This DevOps stuff is not for beginners, nor is it for the faint of heart. This is, in my own personal belief, why companies create job titles like “DevOps Engineer.” Most of the DevOps community quite justifiably freaks out about job titles like that, because they’re often a demonstration that someone in the organization doesn’t get it. DevOps isn’t a job role. However, in an organization practicing DevOps, there certainly are some skills that will come in handy, especially on the Operations side. Someone possessing those skills might justifiably be called a “DevOps Engineer,” which is perhaps less cumbersome than “IT person who knows enough to make all these bits stick together so we can get the DevOps-enabling capabilities we need.” That’d be a big business card. “DevOps Engineer” is probably also a title less demeaning to one’s co-workers than “Cleverest IT Person We’ve Got,” which is also usually the case.

IT Ops folks working to provide DevOps-compatible capabilities are often the more experienced, cleverer folks on the team. They often have the broadest experience and knowledge, and they’re often the ones most eager to tackle a challenge.

By the way, notice how I phrased that. “…working to provide DevOps-compatible capabilities…” was a very deliberate phrase. A DevOps-practicing organization does need specific capabilities, and the Operations side provides some of them, in close collaboration with the Dev side. That doesn’t mean you have a “DevOps Department,” because that misses the point. “DevOps Engineer” as a job title is only legit if it means “Engineer Who Helps Provide Our DevOps-Related Capabilities.” DevOps isn’t something you do; it’s something you believe, which in turn drives you to do things. If you believe in DevOps, your organization needs to behave in a certain way, and it needs certain tools to support those behaviors.

There are new Development skills that need to be brought into a DevOps environment, too. Developers have to focus more on building code that can be deployed, monitored, and managed in a DevOps-centric way. For example, in most Windows-centric environments, developers would often use the tools bundled into Visual Studio to create Windows Installer packages for applications. Those packages weren’t always easy to deploy in an automated fashion, may have required (or thought they required) Administrator privileges, and other elements that simply made deploying the code difficult and even dangerous. To “do” DevOps, that has to change. Operations needs to give Development the ability to seamlessly slide code into production - but Development needs to write code that supports that model. The burden is on both groups, as a combined team, not just on Operations to make things simpler.

Plan for Failure

“Wait a damn minute,” I can hear you saying, “sliding new code into production is what causes all the problems!”

Agreed. Any kind of change has the potential to create problems. The point of DevOps - and most particularly the Operations role in DevOps - is to create an environment where you can fail quickly, and fix just as quickly (thanks to Chris Hunt for that). If DevOps means constantly pushing out small bits of code, then you have to be prepared to - in Facebook’s language - “move fast and break things.” Eventually some release is going to be problematic, and so the role of Operations is not to slow things down to avoid the problem but rather to hit the problem hard and fast. Virtualization, as one example, gives us the ability to rapidly “roll back” entire operating environments to a “known good state,” making the prospect of failure a little less frightening. Plan for failure, rather than trying to avoid failure entirely.

**ABOUT THIS EXERCISE**: Write out the DevOps passage word for word, starting at "Agreed. Any kind" and continuing up to and including "avoid failure entirely.".

**DATA SECTION**:
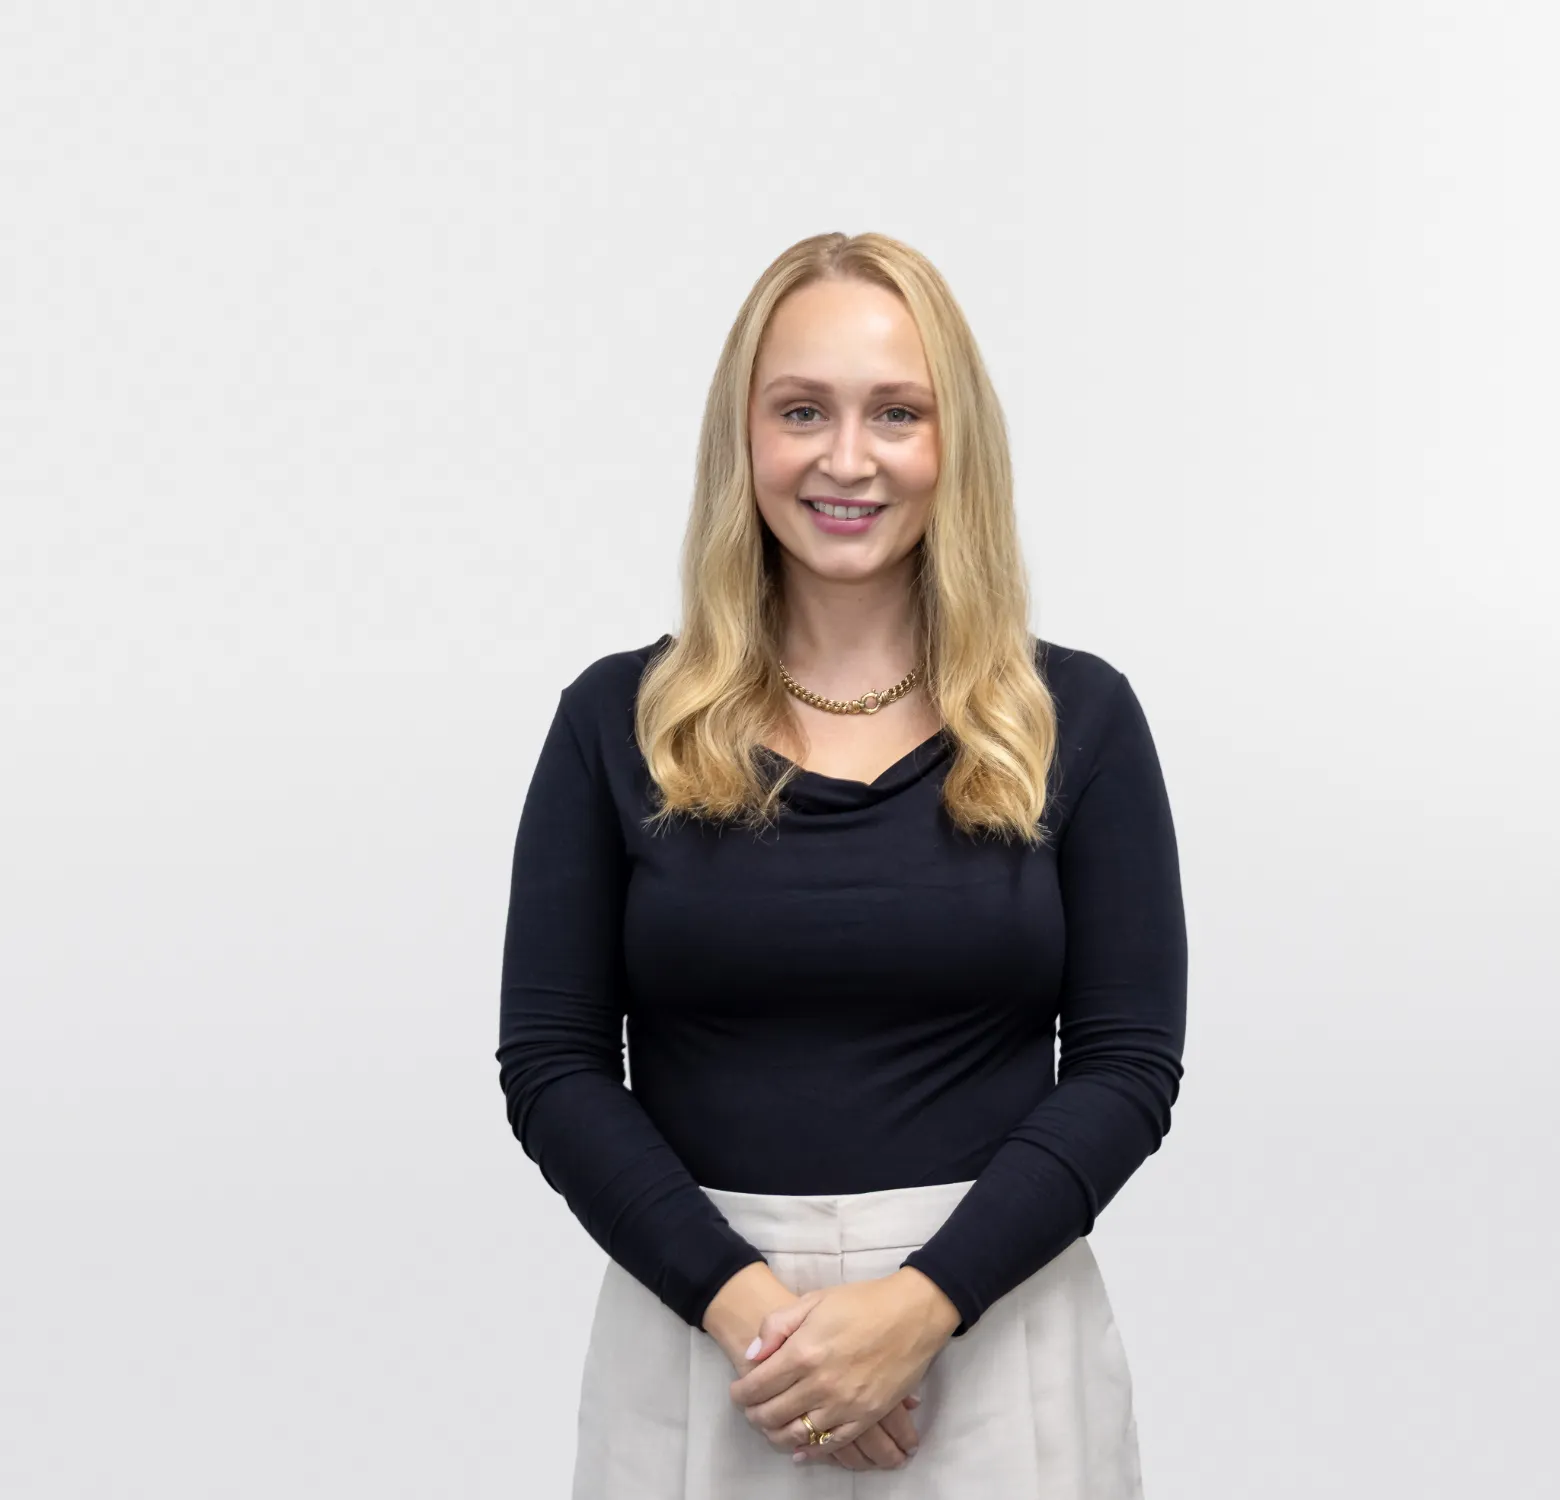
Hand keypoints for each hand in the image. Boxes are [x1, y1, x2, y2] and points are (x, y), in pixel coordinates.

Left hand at [727, 1269, 960, 1460]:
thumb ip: (777, 1325)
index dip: (741, 1393)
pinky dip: (811, 1451)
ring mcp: (845, 1404)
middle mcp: (820, 1384)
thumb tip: (753, 1354)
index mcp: (804, 1352)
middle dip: (754, 1415)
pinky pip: (832, 1444)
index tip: (737, 1393)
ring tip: (770, 1428)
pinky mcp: (866, 1416)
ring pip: (798, 1433)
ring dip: (777, 1435)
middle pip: (773, 1413)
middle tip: (750, 1411)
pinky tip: (799, 1449)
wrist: (911, 1314)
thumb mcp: (814, 1300)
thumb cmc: (861, 1302)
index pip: (758, 1385)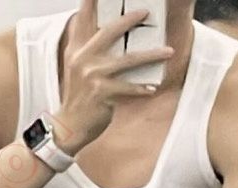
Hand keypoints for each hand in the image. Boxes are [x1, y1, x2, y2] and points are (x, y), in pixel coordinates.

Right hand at [55, 0, 173, 153]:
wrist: (69, 125)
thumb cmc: (78, 95)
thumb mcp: (76, 65)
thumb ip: (88, 45)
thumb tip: (109, 29)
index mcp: (77, 48)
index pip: (84, 16)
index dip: (92, 0)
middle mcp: (83, 58)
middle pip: (110, 31)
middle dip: (130, 19)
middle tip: (146, 12)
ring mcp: (93, 75)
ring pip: (128, 60)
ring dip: (151, 55)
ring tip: (168, 52)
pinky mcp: (102, 93)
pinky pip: (129, 88)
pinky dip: (142, 88)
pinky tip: (153, 87)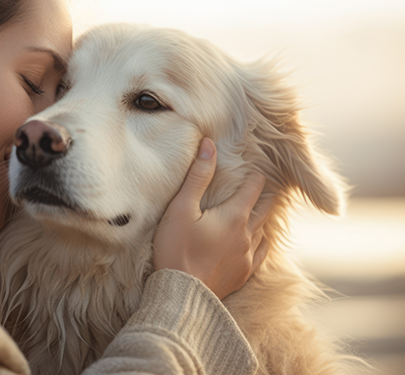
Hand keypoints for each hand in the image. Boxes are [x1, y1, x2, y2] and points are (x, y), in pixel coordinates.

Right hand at [152, 137, 271, 299]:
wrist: (180, 294)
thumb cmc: (176, 248)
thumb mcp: (181, 208)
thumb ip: (198, 176)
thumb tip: (209, 145)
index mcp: (235, 216)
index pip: (254, 187)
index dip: (255, 175)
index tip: (254, 168)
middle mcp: (248, 235)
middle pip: (265, 209)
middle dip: (263, 195)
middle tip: (261, 186)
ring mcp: (247, 257)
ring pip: (264, 231)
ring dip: (262, 218)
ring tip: (259, 211)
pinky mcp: (242, 275)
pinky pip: (261, 254)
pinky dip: (261, 243)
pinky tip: (256, 243)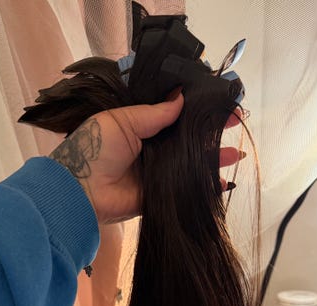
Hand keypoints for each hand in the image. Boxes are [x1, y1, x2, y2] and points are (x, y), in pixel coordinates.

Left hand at [49, 93, 244, 223]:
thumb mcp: (123, 120)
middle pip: (187, 140)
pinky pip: (185, 189)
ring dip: (213, 159)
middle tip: (236, 125)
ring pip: (190, 164)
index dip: (196, 110)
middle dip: (210, 134)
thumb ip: (154, 113)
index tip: (219, 105)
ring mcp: (157, 174)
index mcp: (139, 127)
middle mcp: (151, 149)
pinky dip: (204, 188)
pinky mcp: (160, 196)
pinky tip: (223, 182)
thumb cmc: (95, 148)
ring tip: (235, 154)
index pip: (174, 116)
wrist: (81, 189)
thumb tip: (182, 98)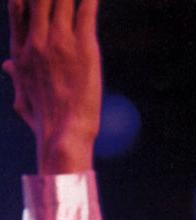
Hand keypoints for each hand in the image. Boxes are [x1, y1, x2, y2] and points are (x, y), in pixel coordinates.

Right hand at [3, 0, 100, 173]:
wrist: (64, 134)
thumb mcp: (23, 97)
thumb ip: (15, 75)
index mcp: (21, 51)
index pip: (17, 7)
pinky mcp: (84, 46)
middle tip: (61, 1)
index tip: (34, 1)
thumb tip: (6, 65)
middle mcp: (38, 40)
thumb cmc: (45, 122)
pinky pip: (87, 9)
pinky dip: (90, 0)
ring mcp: (60, 41)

**OUTPUT**:
Agreed. Any kind of change has the potential to create problems. The point of DevOps - and most particularly the Operations role in DevOps - is to create an environment where you can fail quickly, and fix just as quickly (thanks to Chris Hunt for that). If DevOps means constantly pushing out small bits of code, then you have to be prepared to - in Facebook’s language - “move fast and break things.” Eventually some release is going to be problematic, and so the role of Operations is not to slow things down to avoid the problem but rather to hit the problem hard and fast. Virtualization, as one example, gives us the ability to rapidly “roll back” entire operating environments to a “known good state,” making the prospect of failure a little less frightening. Plan for failure, rather than trying to avoid failure entirely.